If everything goes according to what reports have been saying, NVIDIA will officially introduce its latest and greatest graphics adapter, powered by the GK110 GPU, later today, February 18, 2013.
Until the announcement is made, though, prospective buyers can rejoice at the chance to feast their eyes on some photos of the device, the first ones (the previous blurry photo was a fake).
The board looks in many ways similar to the dual-GK104 GeForce GTX 690, with its magnesium alloy cooler shroud and acrylic window that lets people see the aluminum fin stack beneath.
Speaking of which, the GeForce GTX Titan doesn't have a full-coverage IHS (internal heat spreader), only a support brace.
This lets overclockers apply their TIM (thermal interface material) right on the chip die, enhancing cooling.
While the reference cooler is sufficient for normal operation, the high-end adapter is still, in the end, an enthusiast-grade piece of equipment, likely to be divested in favor of something better. In such cases, the chance to apply TIM directly to the GPU die is welcome.
Other overclocking assets are the tantalum capacitors, slimline chokes, and driver-MOSFETs (VRM with a 6+2 phase design).
Furthermore, NVIDIA tossed in a 2-pin LED logo power output (software-controllable) and a 4-pin PWM fan power output.
As for specifications, the high-end adapter, which some believe will be mightier than the GTX 690 despite having just one GPU instead of two, has enough horsepower that it needs 6-pin and 8-pin PCIe power connectors to work.

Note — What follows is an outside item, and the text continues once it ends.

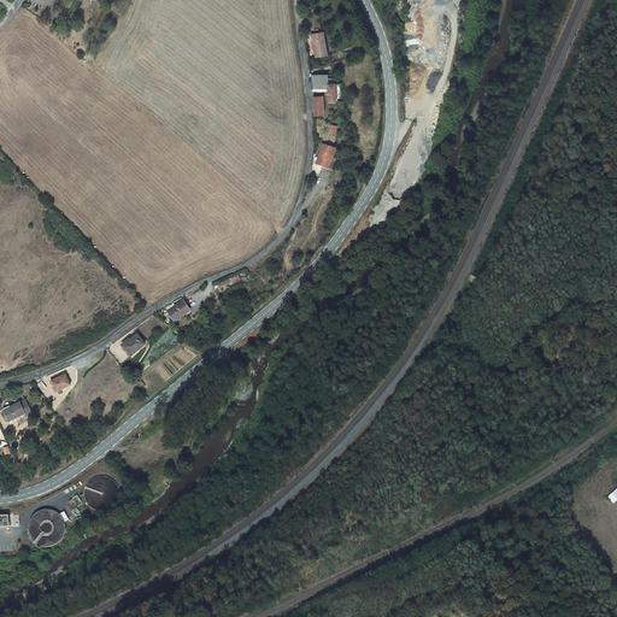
[(311,35),(315,59),(328,57),(323,33),(311,35)]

Twenty four 2 Gbit GDDR5 memory chips provide a total of 6 GB VRAM, for example, and the Kepler GK110 GPU has 48 ROPs, 224 TMUs and a 384-bit memory interface. The clock speeds are of 837 / 878 MHz (GPU / GPU Boost) and 6,008 MHz (memory).
Finally, NVIDIA GeForce Titan gets two SLI bridge fingers (Quad-SLI), two dual-link DVI, an HDMI port, and a DisplayPort.